COMMUNITY SPIRIT - Citizen of the Year award winners Julia Maksymetz and Michael Dawe take a moment to enjoy their recognition banquet at the Sheraton Hotel last week.

Citizen of the Year honours Dawe and Maksymetz

  • May. 14, 2014 2:59 p.m.

Citizen of the Year Michael Dawe and Young Citizen of the Year Julia Maksymetz were honoured during a banquet last Friday.

“To look at (previous recipients of Citizen of the Year) and think ‘Gee, I might be in that category as some of these incredibly influential and hardworking, community minded people’ is a very humbling experience,” said Dawe.

“Just something I really didn’t expect.”

Maksymetz, 19, was equally grateful.

“It was a huge reminder to me what incredible opportunities I did have. All the opportunities that were awarded to me, not many people have,” said Maksymetz.

“It motivated me to do more, certainly. I’d had an excellence experience.”

Both Dawe and Maksymetz were honoured for making significant impact in Red Deer’s community through volunteer work, public action and immense initiative to serve others.

Dawe’s family has a long history in Red Deer. As a child, he was fascinated by stories told to him directly by Kerry Wood. He grew up among some of the most influential Red Deer names, and was well acquainted with many of the previous Citizen of the Year winners.

“I got to hear firsthand from somebody who’d experienced these things and who knew so much about the natural world, tell me all these things I’d never known,” said Dawe of one of his greatest influences, Kerry Wood.

“That very personal touch – telling me about things he’d overcome, and things that challenged him, and the times where it looked like nothing could turn out right -that’s a good life experience.”

Dawe is an archivist, historian, author, volunteer and a pivotal member of Red Deer’s community. His tireless effort on many City projects, including the salvaging and restoration of the Alberta Ladies’ College (Michener administration building), along with his positive community spirit has earned him the well-deserved title of 2014 Citizen of the Year.

“It’s nice when I hear people are interested, and they’re listening and learning. Even more important is when they pick up a phone and say, ‘Michael, do you know about this?’ and I can say no, and they can tell me about it. And then you learn too and make it a two-way street,” said Dawe.
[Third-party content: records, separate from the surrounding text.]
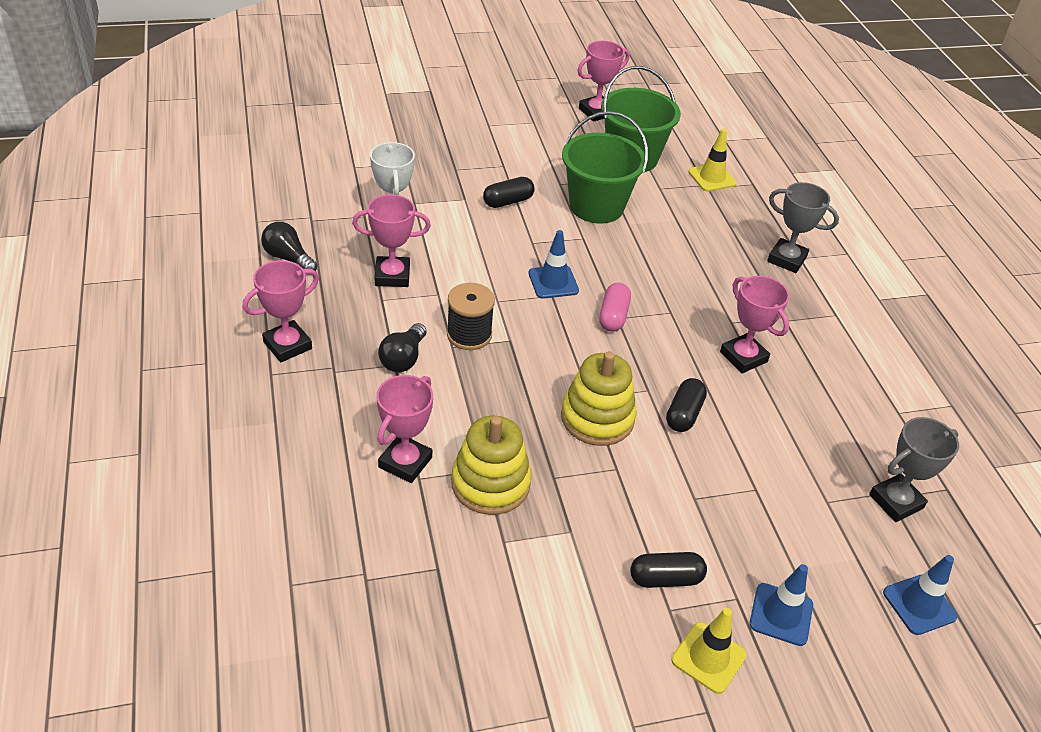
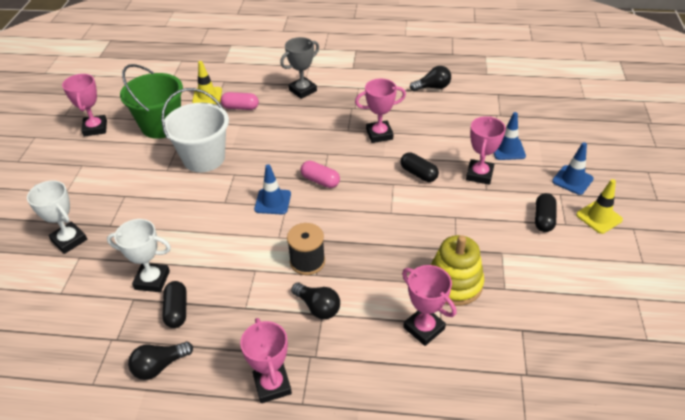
camera: 65 degrees left, 0 degrees up
(392, 276) = (220, 295): pink trophy -> pink trophy (479, 174)
(423, 149) = (69, 240): none -> white trophy
(508, 201) = (170, 204): black capsule -> black capsule (177, 310)
(596, 206) = (204, 158): green bucket -> white bucket
(597, 418) = (410, 214): yellow stacking toy -> none
(709, 211) = (240, 107): none -> pink capsule
(895, 501) = (503, 114): grey trophy -> none
(900, 400) = (432, 87): none -> black light bulb
(919, 604) = (570, 129): blue traffic cone -> blue traffic cone (507, 149)

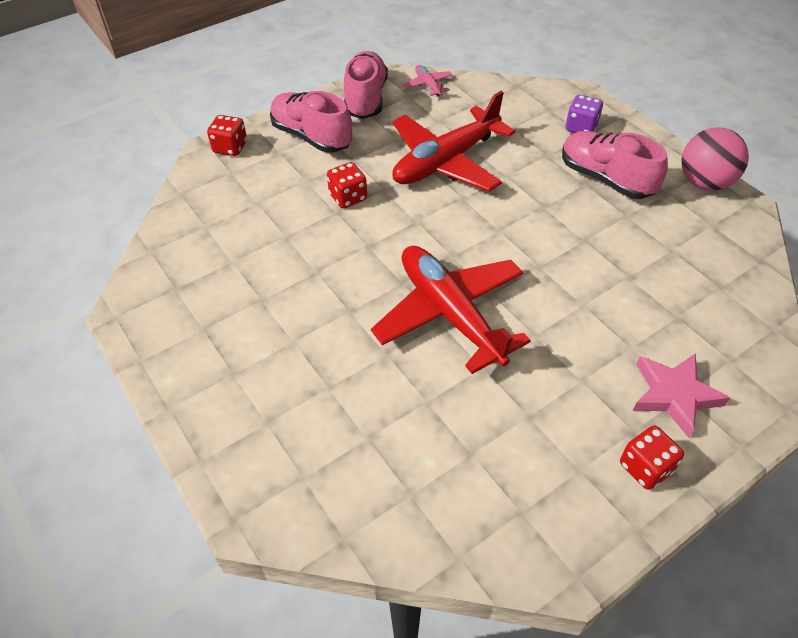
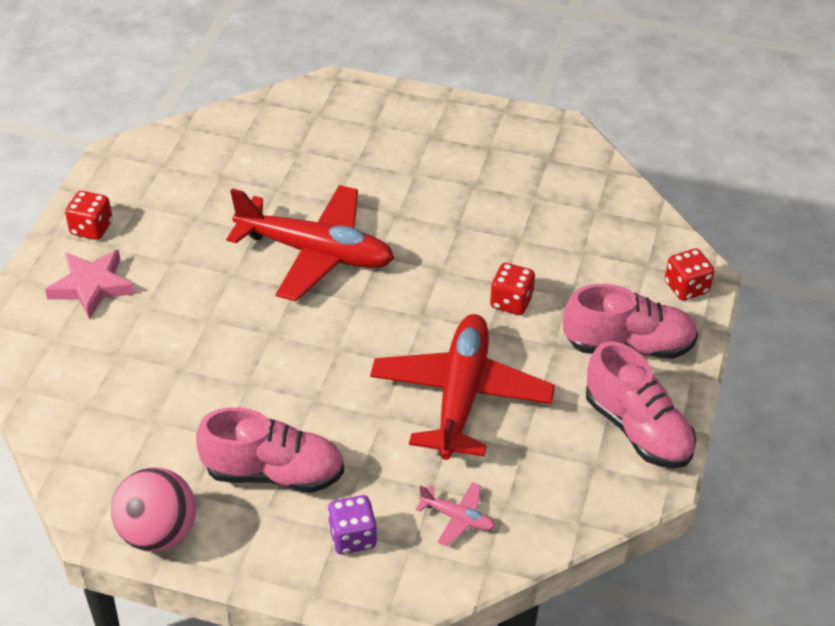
camera: 140 degrees right, 5 degrees down
(428, 85) = (593, 496): pink plane -> pink plane (457, 518)

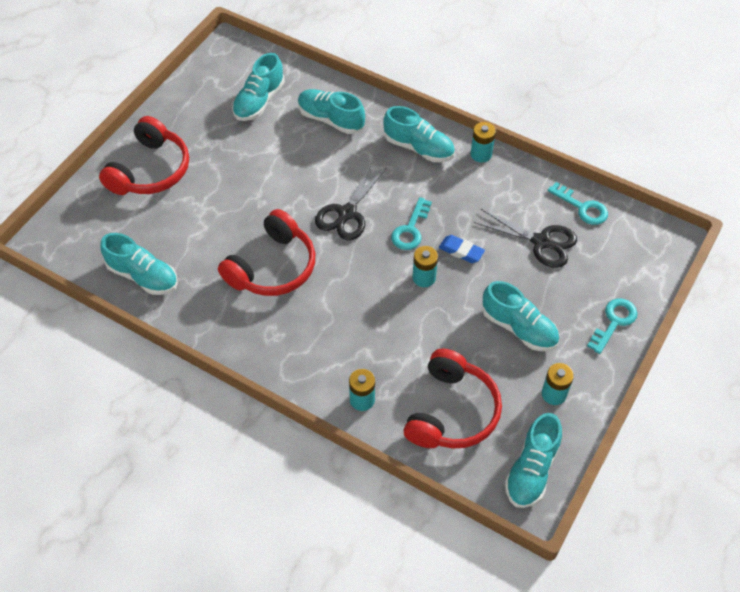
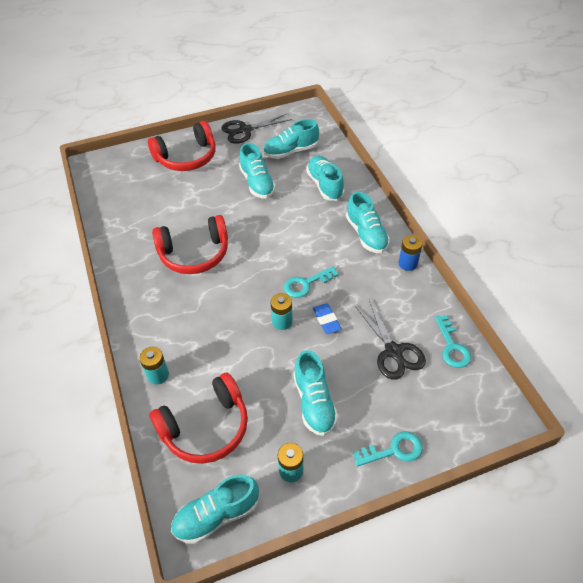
camera: 40 degrees right, 5 degrees down
(143, 276) = (118, 214): turquoise shoe -> turquoise shoe (257, 183)
(347, 213) = (274, 248): black scissors -> black scissors (245, 130)
(481, 154) = (408, 263): turquoise battery -> blue battery

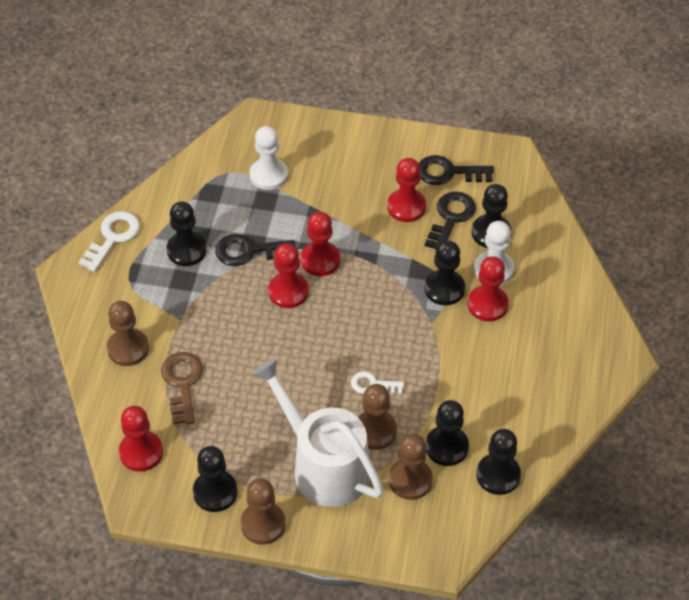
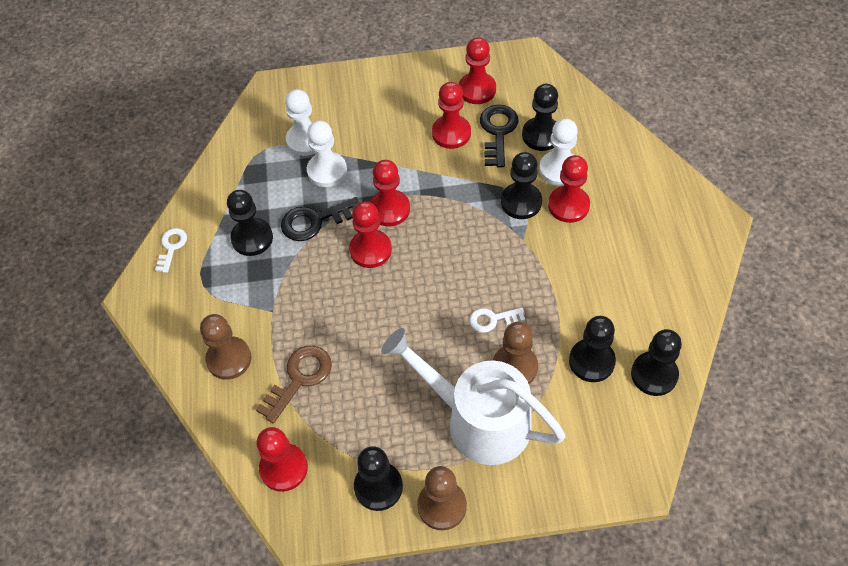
camera: 15 degrees left, 5 degrees up
(113, 237) = (171, 247): white key -> white key, size x0.62
(182, 383) = (299, 378): brown key -> brown key turned 60 degrees clockwise
(277, 209) = (327, 171): none -> white pawn
(410, 480) = (571, 408): brown pawn -> none
(448, 172) = (477, 89): black key -> red pawn

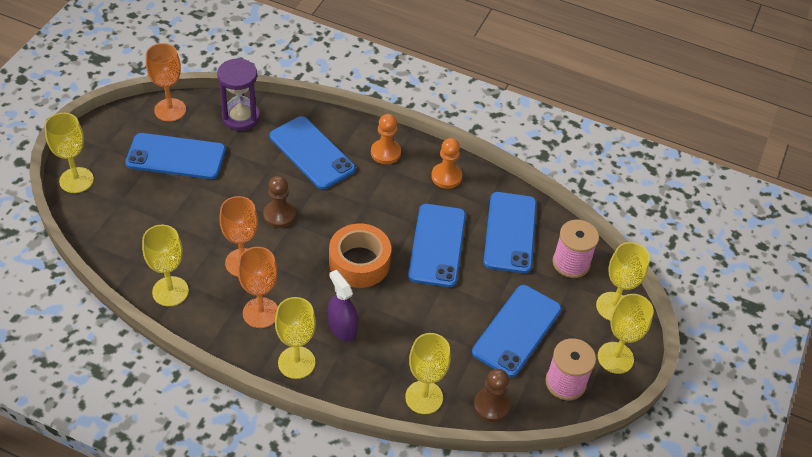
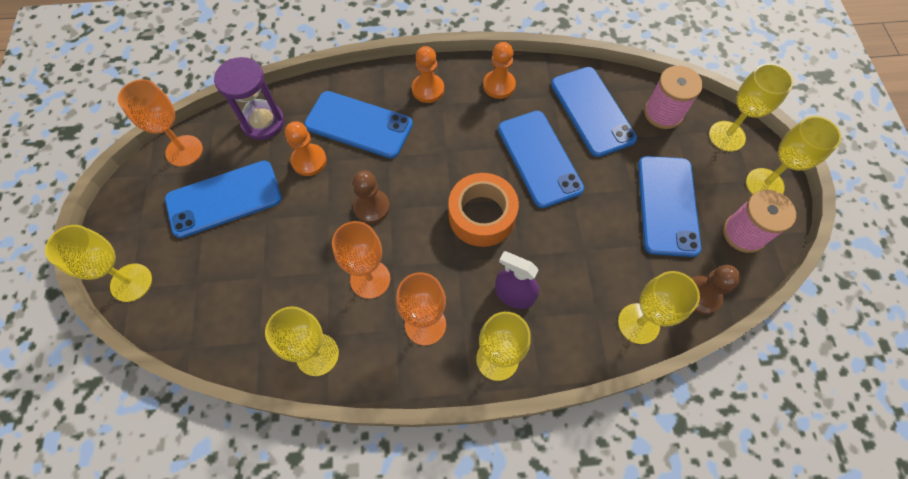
camera: 25 degrees left, 15 degrees up
(256, 160) = (309, 161): none -> orange pawn

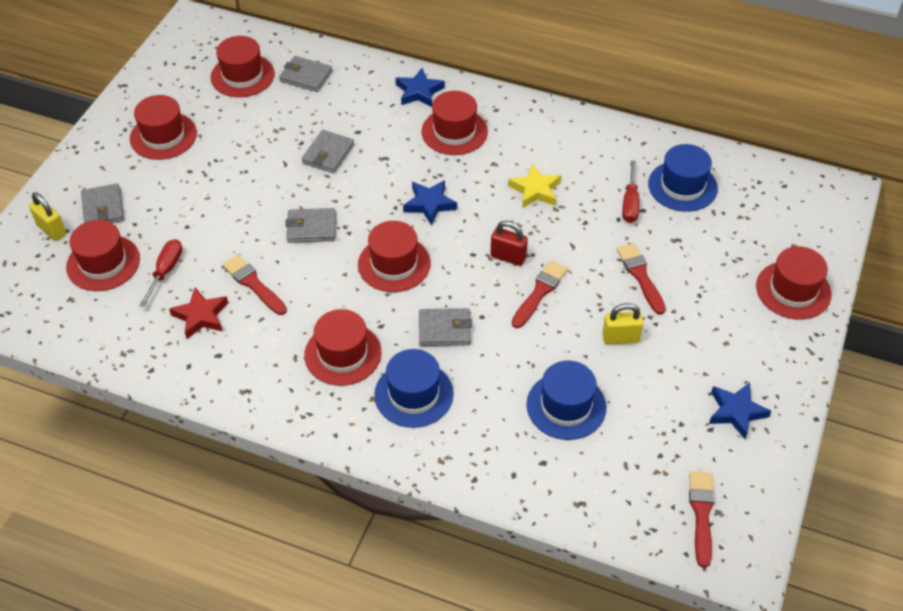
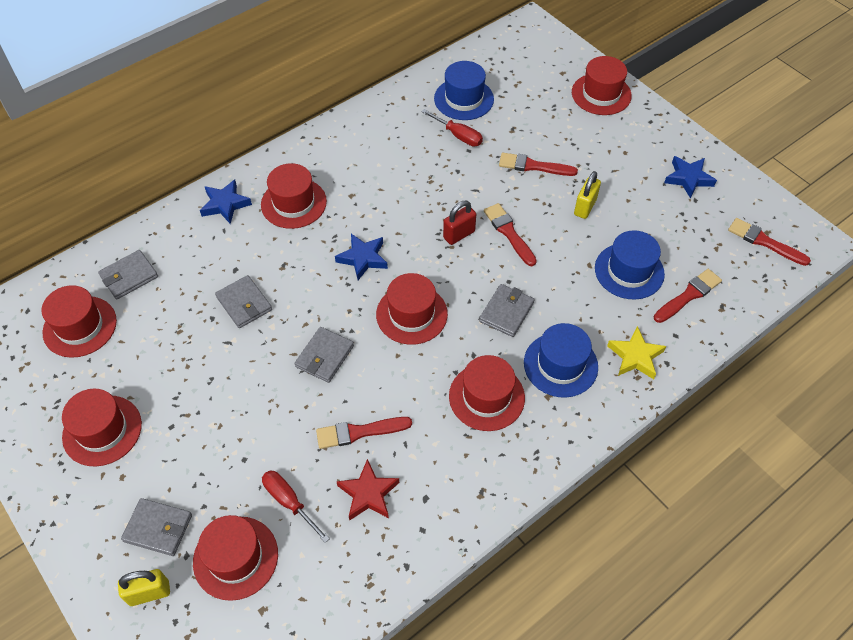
camera: 60 degrees left, 5 degrees up
(535, 190) = (401, 183): yellow star -> yellow star (635, 356)
(573, 468) = (689, 295): none -> red brush

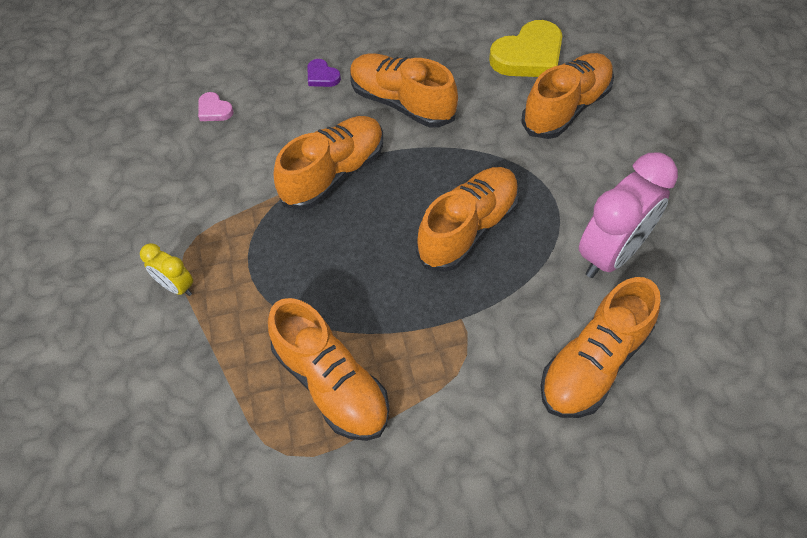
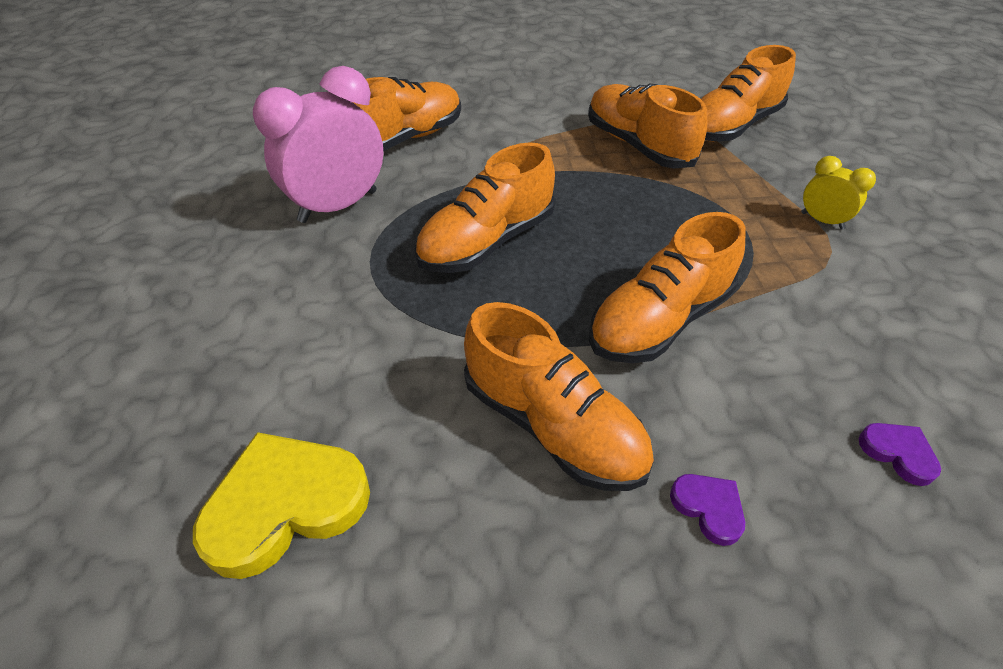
camera: 175 degrees left, 10 degrees down
(214, 110) = (898, 453): pink heart -> purple heart
(566, 108) = (281, 382): orange shoe -> orange shoe (731, 126)

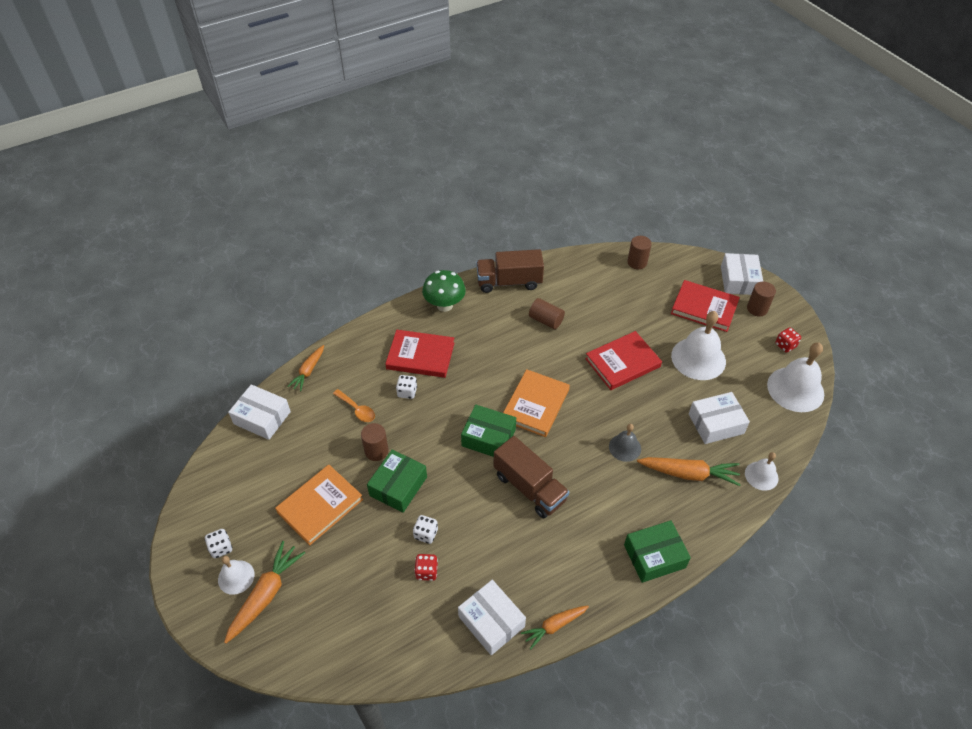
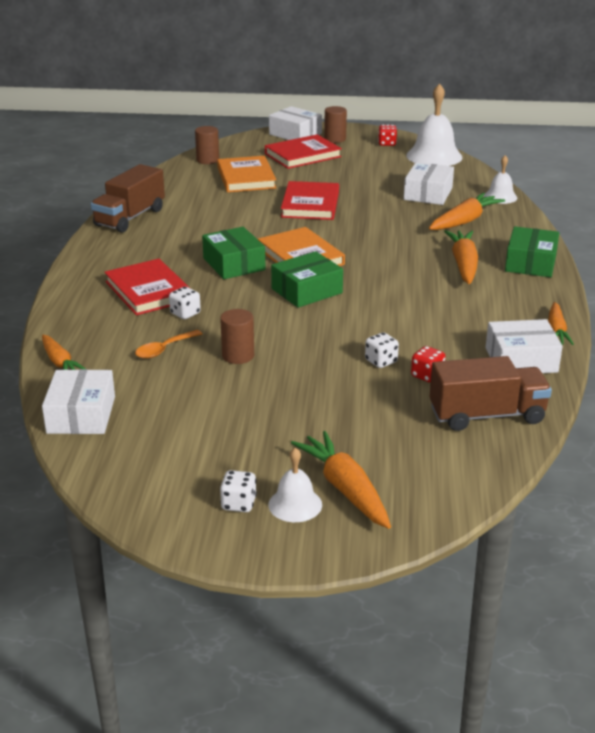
camera: 55 degrees left, 20 degrees down
(262, 418) = (81, 415): white box -> white box turned 60 degrees counterclockwise
(320, 506) = (265, 414): orange book -> orange book (246, 178)
(357, 409) = (164, 349): orange spoon -> orange spoon turned 150 degrees clockwise
(398, 486) = (301, 358): green box -> green box (234, 264)
(420, 356) = (148, 291): red book -> red book turned 75 degrees counterclockwise
(444, 305) = (102, 257): green mushroom -> none
(529, 487) = (392, 291): brown truck -> brown truck (487, 415)
(546, 320) = (207, 218): brown cylinder -> none
(611, 511) = (463, 264): none -> orange carrot
(625, 447) = (403, 235): grey bell -> none
(698, 358) = (352, 176): white bell -> none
He also said he was flattered to be receiving an award with Maksymetz, calling her “The promise of a better future.”

She began her volunteering through the leadership program at Lindsay Thurber Comprehensive High School. This allowed her the chance to become part of a project that would build a school in Male, Kenya. She was student chair for the project and worked vigorously to promote and support her cause.

“The rewarding parts come from seeing not only my school, but my community get behind a cause. Also, knowing that the organization we worked with was empowering local people to build this school in Kenya,” she said.

“Knowing people were behind this initiative was incredibly rewarding. We benefitted our own community while assisting a community in another country on the other side of the world.”

Maksymetz said the most memorable parts of her high school career and after were when she was involved with a cause.

She also took part in various community efforts that included volunteering to provide holiday dinners, initiatives to feed the homeless and she earned the Violet Richardson Award, which honours women 14-17 engaged in volunteer activities in schools and communities.

“If you feel like you’re part of your community, and contributing it’s way easier to feel like you’re actually valued and it means something to you,” she said.

“You have the power to make improve someone else’s life by increasing abilities, opportunities and really raise up more people.”

Both Maksymetz and Dawe have shown incredible, positive community spirit and have influenced those around them to the point of earning the honour and pride of a City.

“Overall, what you really want is a community where not everything is perfect, but people are being more tolerant of who’s around us, fix little things that are little things, but can make the future better, and be positive,” said Dawe.

“Sometimes being positive is saying something isn’t appropriate. Whether you’re in private business or public service – the bottom line is that you’re there to be part of a community and to serve your public.”